Seriously? Facebook isn’t trying to figure out privacy. They’re trying to figure out how to murder it and dispose of the body before people catch on that current and potential employers, creditors, and lawyers will pay big bucks to know all the details of what was once part of your private life.
So is Arrington right that Facebook is essentially looking out for you, or is the truth more like what Julian Assange said recently:
“Facebook is the most appalling spying machine that has ever been invented.”
Facebook’s insistence that users provide their and their friends’ real personal information (and can kick them off if they don’t) shows what lies on the road ahead. Analysis of what’s going on on the top five million websites today makes Facebook’s drive to first dominate, then open up and control not only your social graph but your entire online life, very clear: they want to know everywhere you go, as Danny Sullivan points out in his estimate of Facebook integrations crossing the 2,000,000 site mark. It’s very 1984.
What can you do about Facebook watching you everywhere you go, insisting on knowing your personal information and your real-life friends, and making them complicit in their game? Take a look at what you’ve put out there, and start using some privacy enhancing tools even when you’re not on Facebook. Treat everything you post online as though there’s a chance it will end up on the cover of the New York Times. Ask yourself if you’d be comfortable with the world seeing it. If not, stop; if so, post away.





You’re forgetting one thing. Besides the fact that Facebook is in this game to win money, they also have the greatest view on human behaviour and human networks and how they all interlink. And that is much more dangerous than the barebook fact of making money. They’re making connections.
Facebook is a business. Nothing is for free…
Agreed, but most users are naive about the tradeoff. They don’t understand that their online activity is being tracked and their data being mined; it’s insidious, and they don’t expect it. They don’t realize what they’re giving away. We want people to understand the tradeoff and make an educated decision on whether the Facebook experience is worth the privacy invasion. For some, it is. For others, it certainly isn’t.
I use facebook for business only. I just don’t like the idea of posting personal conversations and information in a place that has no regard for privacy and makes information available to anyone, really. It’s like talking on a mega phone everywhere you go. Why would I do that?
You’re smart to approach it like that. With most people, however, they feel protected by the lack of in-person contact online and often do or say things they wouldn’t otherwise, and it can come back to bite them.

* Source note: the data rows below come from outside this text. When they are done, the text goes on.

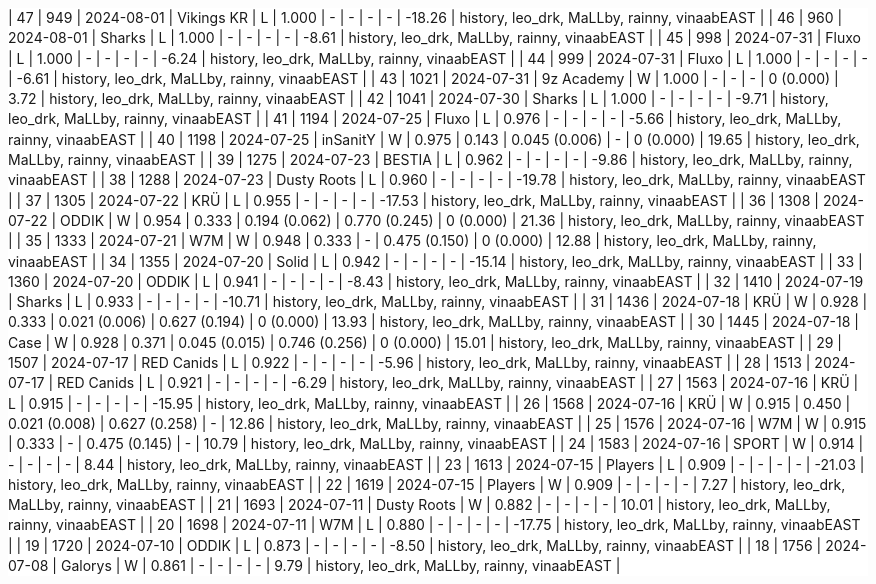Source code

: |           47 |      949 | 2024-08-01 | Vikings KR     | L   | 1.000      | -            | -                | -                | -         |   -18.26 | history, leo_drk, MaLLby, rainny, vinaabEAST |
|           46 |      960 | 2024-08-01 | Sharks         | L   | 1.000      | -            | -                | -                | -         |    -8.61 | history, leo_drk, MaLLby, rainny, vinaabEAST |
|           45 |      998 | 2024-07-31 | Fluxo          | L   | 1.000      | -            | -                | -                | -         |    -6.24 | history, leo_drk, MaLLby, rainny, vinaabEAST |
|           44 |      999 | 2024-07-31 | Fluxo          | L   | 1.000      | -            | -                | -                | -         |    -6.61 | history, leo_drk, MaLLby, rainny, vinaabEAST |
|           43 |     1021 | 2024-07-31 | 9z Academy     | W   | 1.000      | -            | -                | -                | 0 (0.000) |     3.72 | history, leo_drk, MaLLby, rainny, vinaabEAST |
|           42 |     1041 | 2024-07-30 | Sharks         | L   | 1.000      | -            | -                | -                | -         |    -9.71 | history, leo_drk, MaLLby, rainny, vinaabEAST |
|           41 |     1194 | 2024-07-25 | Fluxo          | L   | 0.976      | -            | -                | -                | -         |    -5.66 | history, leo_drk, MaLLby, rainny, vinaabEAST |
|           40 |     1198 | 2024-07-25 | inSanitY       | W   | 0.975      | 0.143        | 0.045 (0.006)    | -                | 0 (0.000) |    19.65 | history, leo_drk, MaLLby, rainny, vinaabEAST |
|           39 |     1275 | 2024-07-23 | BESTIA         | L   | 0.962      | -            | -                | -                | -         |    -9.86 | history, leo_drk, MaLLby, rainny, vinaabEAST |
|           38 |     1288 | 2024-07-23 | Dusty Roots    | L   | 0.960      | -            | -                | -                | -         |   -19.78 | history, leo_drk, MaLLby, rainny, vinaabEAST |
|           37 |     1305 | 2024-07-22 | KRÜ            | L   | 0.955      | -            | -                | -                | -         |   -17.53 | history, leo_drk, MaLLby, rainny, vinaabEAST |
|           36 |     1308 | 2024-07-22 | ODDIK          | W   | 0.954      | 0.333        | 0.194 (0.062)    | 0.770 (0.245)    | 0 (0.000) |    21.36 | history, leo_drk, MaLLby, rainny, vinaabEAST |
|           35 |     1333 | 2024-07-21 | W7M            | W   | 0.948      | 0.333        | -                | 0.475 (0.150)    | 0 (0.000) |    12.88 | history, leo_drk, MaLLby, rainny, vinaabEAST |
|           34 |     1355 | 2024-07-20 | Solid          | L   | 0.942      | -            | -                | -                | -         |   -15.14 | history, leo_drk, MaLLby, rainny, vinaabEAST |
|           33 |     1360 | 2024-07-20 | ODDIK          | L   | 0.941      | -            | -                | -                | -         |    -8.43 | history, leo_drk, MaLLby, rainny, vinaabEAST |
|           32 |     1410 | 2024-07-19 | Sharks         | L   | 0.933      | -            | -                | -                | -         |   -10.71 | history, leo_drk, MaLLby, rainny, vinaabEAST |
|           31 |     1436 | 2024-07-18 | KRÜ            | W   | 0.928      | 0.333        | 0.021 (0.006)    | 0.627 (0.194)    | 0 (0.000) |    13.93 | history, leo_drk, MaLLby, rainny, vinaabEAST |
|           30 |     1445 | 2024-07-18 | Case           | W   | 0.928      | 0.371        | 0.045 (0.015)    | 0.746 (0.256)    | 0 (0.000) |    15.01 | history, leo_drk, MaLLby, rainny, vinaabEAST |
|           29 |     1507 | 2024-07-17 | RED Canids     | L   | 0.922      | -            | -                | -                | -         |    -5.96 | history, leo_drk, MaLLby, rainny, vinaabEAST |
|           28 |     1513 | 2024-07-17 | RED Canids     | L   | 0.921      | -            | -                | -                | -         |    -6.29 | history, leo_drk, MaLLby, rainny, vinaabEAST |
|           27 |     1563 | 2024-07-16 | KRÜ            | L   | 0.915      | -            | -                | -                | -         |   -15.95 | history, leo_drk, MaLLby, rainny, vinaabEAST |
|           26 |     1568 | 2024-07-16 | KRÜ            | W   | 0.915      | 0.450        | 0.021 (0.008)    | 0.627 (0.258)    | -         |    12.86 | history, leo_drk, MaLLby, rainny, vinaabEAST |
|           25 |     1576 | 2024-07-16 | W7M            | W   | 0.915      | 0.333        | -                | 0.475 (0.145)    | -         |    10.79 | history, leo_drk, MaLLby, rainny, vinaabEAST |
|           24 |     1583 | 2024-07-16 | SPORT          | W   | 0.914      | -            | -                | -                | -         |     8.44 | history, leo_drk, MaLLby, rainny, vinaabEAST |
|           23 |     1613 | 2024-07-15 | Players        | L   | 0.909      | -            | -                | -                | -         |   -21.03 | history, leo_drk, MaLLby, rainny, vinaabEAST |
|           22 |     1619 | 2024-07-15 | Players        | W   | 0.909      | -            | -                | -                | -         |     7.27 | history, leo_drk, MaLLby, rainny, vinaabEAST |
|           21 |     1693 | 2024-07-11 | Dusty Roots    | W   | 0.882      | -            | -                | -                | -         |    10.01 | history, leo_drk, MaLLby, rainny, vinaabEAST |
|           20 |     1698 | 2024-07-11 | W7M            | L   | 0.880      | -            | -                | -                | -         |   -17.75 | history, leo_drk, MaLLby, rainny, vinaabEAST |
|           19 |     1720 | 2024-07-10 | ODDIK          | L   | 0.873      | -            | -                | -                | -         |    -8.50 | history, leo_drk, MaLLby, rainny, vinaabEAST |
|           18 |     1756 | 2024-07-08 | Galorys        | W   | 0.861      | -            | -                | -                | -         |     9.79 | history, leo_drk, MaLLby, rainny, vinaabEAST |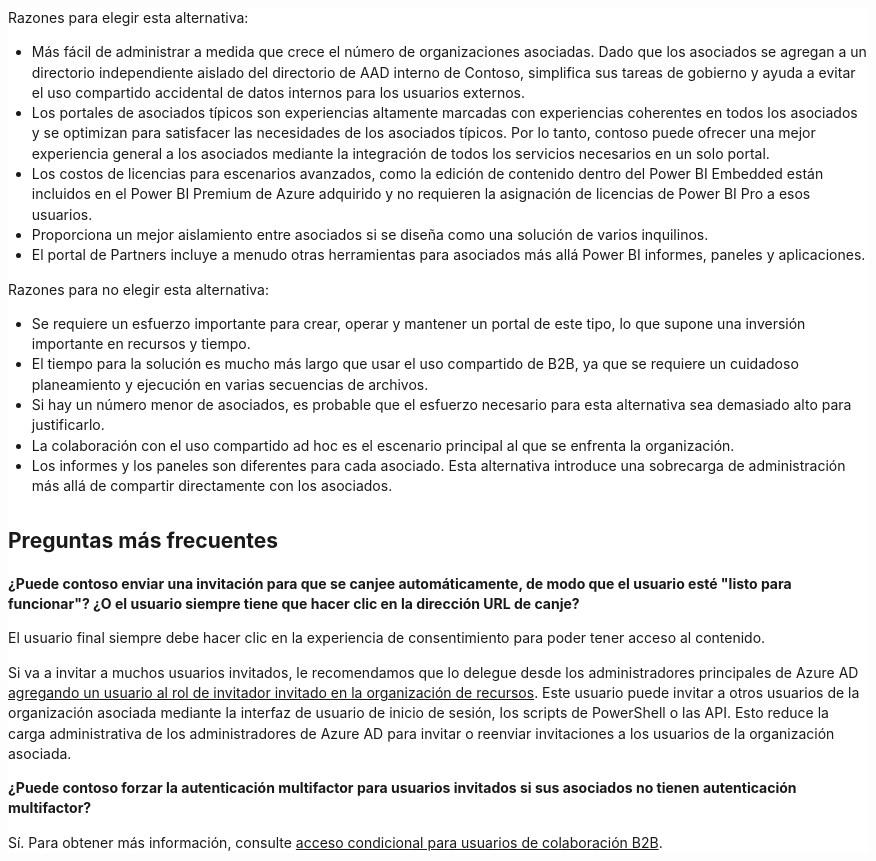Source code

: Razones para elegir esta alternativa:

- Más fácil de administrar a medida que crece el número de organizaciones asociadas. Dado que los asociados se agregan a un directorio independiente aislado del directorio de AAD interno de Contoso, simplifica sus tareas de gobierno y ayuda a evitar el uso compartido accidental de datos internos para los usuarios externos.
- Los portales de asociados típicos son experiencias altamente marcadas con experiencias coherentes en todos los asociados y se optimizan para satisfacer las necesidades de los asociados típicos. Por lo tanto, contoso puede ofrecer una mejor experiencia general a los asociados mediante la integración de todos los servicios necesarios en un solo portal.
- Los costos de licencias para escenarios avanzados, como la edición de contenido dentro del Power BI Embedded están incluidos en el Power BI Premium de Azure adquirido y no requieren la asignación de licencias de Power BI Pro a esos usuarios.
- Proporciona un mejor aislamiento entre asociados si se diseña como una solución de varios inquilinos.
- El portal de Partners incluye a menudo otras herramientas para asociados más allá Power BI informes, paneles y aplicaciones.

Razones para no elegir esta alternativa:

- Se requiere un esfuerzo importante para crear, operar y mantener un portal de este tipo, lo que supone una inversión importante en recursos y tiempo.
- El tiempo para la solución es mucho más largo que usar el uso compartido de B2B, ya que se requiere un cuidadoso planeamiento y ejecución en varias secuencias de archivos.
- Si hay un número menor de asociados, es probable que el esfuerzo necesario para esta alternativa sea demasiado alto para justificarlo.
- La colaboración con el uso compartido ad hoc es el escenario principal al que se enfrenta la organización.
- Los informes y los paneles son diferentes para cada asociado. Esta alternativa introduce una sobrecarga de administración más allá de compartir directamente con los asociados.



## <a name="faq"></a>Preguntas más frecuentes

**¿Puede contoso enviar una invitación para que se canjee automáticamente, de modo que el usuario esté "listo para funcionar"? ¿O el usuario siempre tiene que hacer clic en la dirección URL de canje?**

El usuario final siempre debe hacer clic en la experiencia de consentimiento para poder tener acceso al contenido.

Si va a invitar a muchos usuarios invitados, le recomendamos que lo delegue desde los administradores principales de Azure AD [agregando un usuario al rol de invitador invitado en la organización de recursos](/azure/active-directory/active-directory-b2b-add-guest-to-role). Este usuario puede invitar a otros usuarios de la organización asociada mediante la interfaz de usuario de inicio de sesión, los scripts de PowerShell o las API. Esto reduce la carga administrativa de los administradores de Azure AD para invitar o reenviar invitaciones a los usuarios de la organización asociada.

**¿Puede contoso forzar la autenticación multifactor para usuarios invitados si sus asociados no tienen autenticación multifactor?**

Sí. Para obtener más información, consulte [acceso condicional para usuarios de colaboración B2B](/azure/active-directory/active-directory-b2b-mfa-instructions).
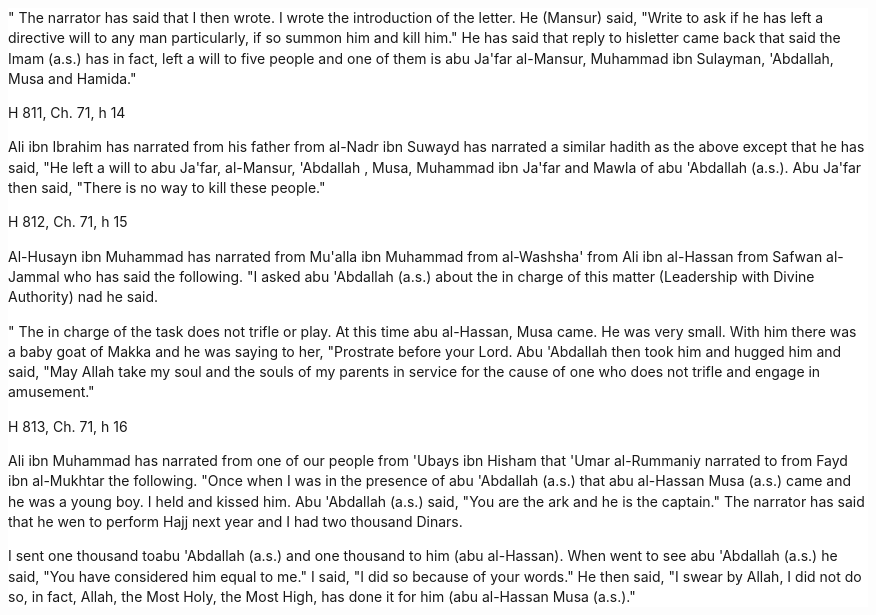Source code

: " The narrator has said that I then wrote. I wrote the introduction of
the letter. He (Mansur) said, "Write to ask if he has left a directive
will to any man particularly, if so summon him and kill him." He has
said that reply to hisletter came back that said the Imam (a.s.) has in
fact, left a will to five people and one of them is abu Ja'far
al-Mansur, Muhammad ibn Sulayman, 'Abdallah, Musa and Hamida."

H 811, Ch. 71, h 14

Ali ibn Ibrahim has narrated from his father from al-Nadr ibn Suwayd
has narrated a similar hadith as the above except that he has said, "He
left a will to abu Ja'far, al-Mansur, 'Abdallah , Musa, Muhammad ibn
Ja'far and Mawla of abu 'Abdallah (a.s.). Abu Ja'far then said, "There
is no way to kill these people."

H 812, Ch. 71, h 15

Al-Husayn ibn Muhammad has narrated from Mu'alla ibn Muhammad from
al-Washsha' from Ali ibn al-Hassan from Safwan al-Jammal who has said
the following. "I asked abu 'Abdallah (a.s.) about the in charge of this
matter (Leadership with Divine Authority) nad he said.

" The in charge of the task does not trifle or play. At this time abu
al-Hassan, Musa came. He was very small. With him there was a baby goat
of Makka and he was saying to her, "Prostrate before your Lord. Abu
'Abdallah then took him and hugged him and said, "May Allah take my soul
and the souls of my parents in service for the cause of one who does not
trifle and engage in amusement."

H 813, Ch. 71, h 16

Ali ibn Muhammad has narrated from one of our people from 'Ubays ibn
Hisham that 'Umar al-Rummaniy narrated to from Fayd ibn al-Mukhtar the
following. "Once when I was in the presence of abu 'Abdallah (a.s.) that
abu al-Hassan Musa (a.s.) came and he was a young boy. I held and kissed
him. Abu 'Abdallah (a.s.) said, "You are the ark and he is the captain."
The narrator has said that he wen to perform Hajj next year and I had
two thousand Dinars.

I sent one thousand toabu 'Abdallah (a.s.) and one thousand to him (abu
al-Hassan). When went to see abu 'Abdallah (a.s.) he said, "You have
considered him equal to me." I said, "I did so because of your words."
He then said, "I swear by Allah, I did not do so, in fact, Allah, the
Most Holy, the Most High, has done it for him (abu al-Hassan Musa
(a.s.)."


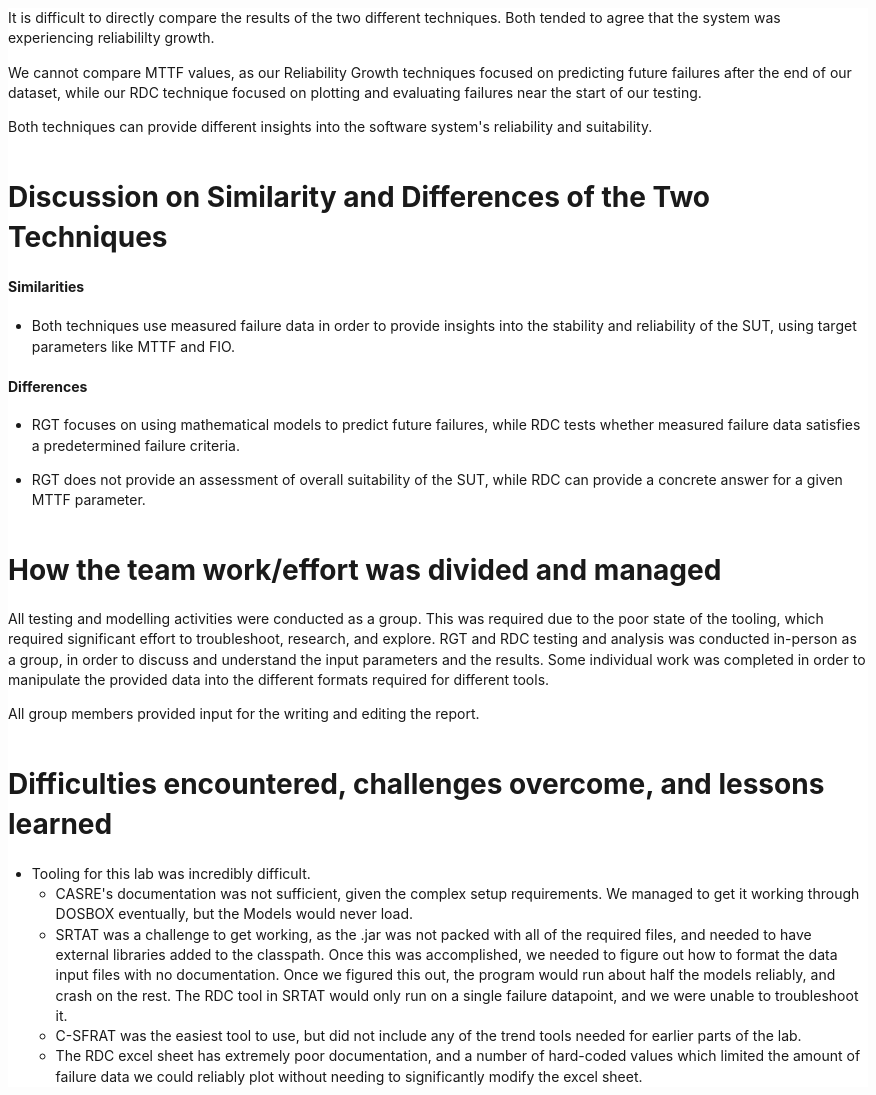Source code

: It is difficult to directly compare the results of the two different techniques. Both tended to agree that the system was experiencing reliabililty growth.

We cannot compare MTTF values, as our Reliability Growth techniques focused on predicting future failures after the end of our dataset, while our RDC technique focused on plotting and evaluating failures near the start of our testing. 

Both techniques can provide different insights into the software system's reliability and suitability. 

# Discussion on Similarity and Differences of the Two Techniques

#### Similarities

- Both techniques use measured failure data in order to provide insights into the stability and reliability of the SUT, using target parameters like MTTF and FIO.

#### Differences

- RGT focuses on using mathematical models to predict future failures, while RDC tests whether measured failure data satisfies a predetermined failure criteria.

- RGT does not provide an assessment of overall suitability of the SUT, while RDC can provide a concrete answer for a given MTTF parameter.

# How the team work/effort was divided and managed

All testing and modelling activities were conducted as a group. This was required due to the poor state of the tooling, which required significant effort to troubleshoot, research, and explore. RGT and RDC testing and analysis was conducted in-person as a group, in order to discuss and understand the input parameters and the results. Some individual work was completed in order to manipulate the provided data into the different formats required for different tools. 

All group members provided input for the writing and editing the report. 

# Difficulties encountered, challenges overcome, and lessons learned

- Tooling for this lab was incredibly difficult. 
    - CASRE's documentation was not sufficient, given the complex setup requirements. We managed to get it working through DOSBOX eventually, but the Models would never load. 
    - SRTAT was a challenge to get working, as the .jar was not packed with all of the required files, and needed to have external libraries added to the classpath. Once this was accomplished, we needed to figure out how to format the data input files with no documentation. Once we figured this out, the program would run about half the models reliably, and crash on the rest. The RDC tool in SRTAT would only run on a single failure datapoint, and we were unable to troubleshoot it. 
    - C-SFRAT was the easiest tool to use, but did not include any of the trend tools needed for earlier parts of the lab.
    - The RDC excel sheet has extremely poor documentation, and a number of hard-coded values which limited the amount of failure data we could reliably plot without needing to significantly modify the excel sheet. 
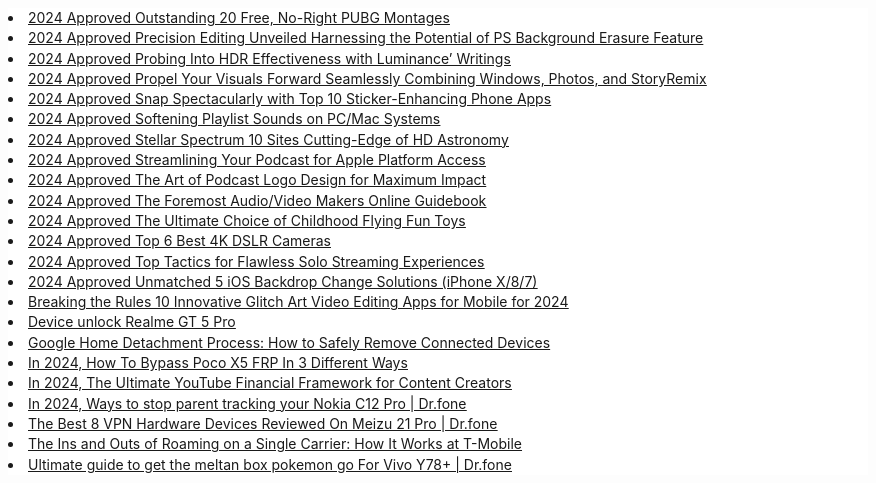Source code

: <li><a href="https://article-knowledge.techidaily.com/2024-approved-outstanding-20-free-no-right-pubg-montages/"><u>2024 Approved  Outstanding 20 Free, No-Right PUBG Montages</u></a></li>
<li><a href="https://fox-direct.techidaily.com/2024-approved-precision-editing-unveiled-harnessing-the-potential-of-ps-background-erasure-feature/"><u>2024 Approved  Precision Editing Unveiled  Harnessing the Potential of PS Background Erasure Feature</u></a></li>
<li><a href="https://article-knowledge.techidaily.com/2024-approved-probing-into-hdr-effectiveness-with-luminance-writings/"><u>2024 Approved  Probing Into HDR Effectiveness with Luminance’ Writings</u></a></li>
<li><a href="https://article-knowledge.techidaily.com/2024-approved-propel-your-visuals-forward-seamlessly-combining-windows-photos-and-storyremix/"><u>2024 Approved  Propel Your Visuals Forward  Seamlessly Combining Windows, Photos, and StoryRemix</u></a></li>
<li><a href="https://article-knowledge.techidaily.com/2024-approved-snap-spectacularly-with-top-10-sticker-enhancing-phone-apps/"><u>2024 Approved  Snap Spectacularly with Top 10 Sticker-Enhancing Phone Apps</u></a></li>
<li><a href="https://article-knowledge.techidaily.com/2024-approved-softening-playlist-sounds-on-pcmac-systems/"><u>2024 Approved  Softening Playlist Sounds on PC/Mac Systems</u></a></li>
<li><a href="https://article-knowledge.techidaily.com/2024-approved-stellar-spectrum-10-sites-cutting-edge-of-hd-astronomy/"><u>2024 Approved  Stellar Spectrum  10 Sites Cutting-Edge of HD Astronomy</u></a></li>
<li><a href="https://article-knowledge.techidaily.com/2024-approved-streamlining-your-podcast-for-apple-platform-access/"><u>2024 Approved  Streamlining Your Podcast for Apple Platform Access</u></a></li>
<li><a href="https://article-knowledge.techidaily.com/2024-approved-the-art-of-podcast-logo-design-for-maximum-impact/"><u>2024 Approved  The Art of Podcast Logo Design for Maximum Impact</u></a></li>
<li><a href="https://article-knowledge.techidaily.com/2024-approved-the-foremost-audiovideo-makers-online-guidebook/"><u>2024 Approved  The Foremost Audio/Video Makers Online Guidebook</u></a></li>
<li><a href="https://some-approaches.techidaily.com/2024-approved-the-ultimate-choice-of-childhood-flying-fun-toys/"><u>2024 Approved  The Ultimate Choice of Childhood Flying Fun Toys</u></a></li>
<li><a href="https://article-knowledge.techidaily.com/2024-approved-top-6-best-4k-dslr-cameras/"><u>2024 Approved  Top 6 Best 4K DSLR Cameras</u></a></li>
<li><a href="https://article-knowledge.techidaily.com/2024-approved-top-tactics-for-flawless-solo-streaming-experiences/"><u>2024 Approved  Top Tactics for Flawless Solo Streaming Experiences</u></a></li>
<li><a href="https://article-knowledge.techidaily.com/2024-approved-unmatched-5-ios-backdrop-change-solutions-iphone-x87/"><u>2024 Approved  Unmatched 5 iOS Backdrop Change Solutions (iPhone X/8/7)</u></a></li>
<li><a href="https://ai-vdieo-software.techidaily.com/breaking-the-rules-10-innovative-glitch-art-video-editing-apps-for-mobile-for-2024/"><u>Breaking the Rules 10 Innovative Glitch Art Video Editing Apps for Mobile for 2024</u></a></li>
<li><a href="https://phone-solutions.techidaily.com/device-unlock-realme-gt-5-pro-by-drfone-android-unlock-android-unlock/"><u>Device unlock  Realme GT 5 Pro</u></a></li>
<li><a href="https://techtrends.techidaily.com/google-home-detachment-process-how-to-safely-remove-connected-devices/"><u>Google Home Detachment Process: How to Safely Remove Connected Devices</u></a></li>
<li><a href="https://android-frp.techidaily.com/in-2024-how-to-bypass-poco-x5-frp-in-3-different-ways-by-drfone-android/"><u>In 2024, How To Bypass Poco X5 FRP In 3 Different Ways</u></a></li>
<li><a href="https://youtube-sure.techidaily.com/24-the-ultimate-youtube-financial-framework-for-content-creators/"><u>In 2024, The Ultimate YouTube Financial Framework for Content Creators</u></a></li>
<li><a href="https://android-location-track.techidaily.com/in-2024-ways-to-stop-parent-tracking-your-nokia-c12-pro-drfone-by-drfone-virtual-android/"><u>In 2024, Ways to stop parent tracking your Nokia C12 Pro | Dr.fone</u></a></li>
<li><a href="https://fake-location.techidaily.com/the-best-8-vpn-hardware-devices-reviewed-on-meizu-21-pro-drfone-by-drfone-virtual-android/"><u>The Best 8 VPN Hardware Devices Reviewed On Meizu 21 Pro | Dr.fone</u></a></li>
<li><a href="https://tech-recovery.techidaily.com/the-ins-and-outs-of-roaming-on-a-single-carrier-how-it-works-at-t-mobile/"><u>The Ins and Outs of Roaming on a Single Carrier: How It Works at T-Mobile</u></a></li>
<li><a href="https://change-location.techidaily.com/ultimate-guide-to-get-the-meltan-box-pokemon-go-for-vivo-y78plus-drfone-by-drfone-virtual-android/"><u>Ultimate guide to get the meltan box pokemon go For Vivo Y78+ | Dr.fone</u></a></li>
</ul></div>
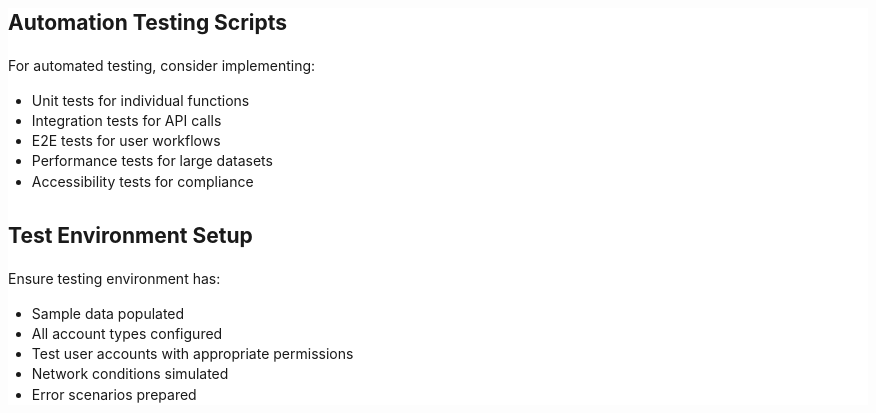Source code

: ## Automation Testing Scripts

For automated testing, consider implementing:
- Unit tests for individual functions
- Integration tests for API calls
- E2E tests for user workflows
- Performance tests for large datasets
- Accessibility tests for compliance

## Test Environment Setup

Ensure testing environment has:
- Sample data populated
- All account types configured
- Test user accounts with appropriate permissions
- Network conditions simulated
- Error scenarios prepared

I agree with all statements presented here regarding the privacy issues and devious practices that Facebook employs. While they may draw the most attention because of their shear size, as rated by subscriber counts, they are not even close to being the only corporation or business that practices this art of personal thievery and reselling or trafficking of human souls just to make a buck.
While there are thousands of companies doing the same thing, ones that pop into my head at the moment are: Apple, Google, Yahoo, Alexa, Double-click, all major banks, grocery stores (your discount card), credit, gas & retailer cards, etc.. Any iPhone or Android based phone or tablet comes with GPS & tower triangulation tracking turned on by default. Apps such as “Latitude” and other similar 3rd party applications sell you on how cool it is to know where your friends, family & anyone else is at any given moment, but they don’t tell you how they sell that information to any low-life marketing database company that will throw money their way.
How about the outsourcing of customer service centers to any country (except for ours)? Your personal information, including SSN, is now in the hands of “most likely” a future enemy of the United States. Since we terrorize any country that doesn’t let us create a slave nation out of them or rape their natural resources, you can count on us pissing off India and the Philippines sometime down the road.
But enough, self-opinionated ramblings from yous truly. The only solid, truthful, proven cartel of scumbag, self-serving, privacy-stealing, bloodsuckers is those you think are here to protect you.. our good-ole-government! The cliche of “shit flows downhill” is dead-on accurate! So grab a turd and stay afloat my friends.. and stay clear of the whirlpool!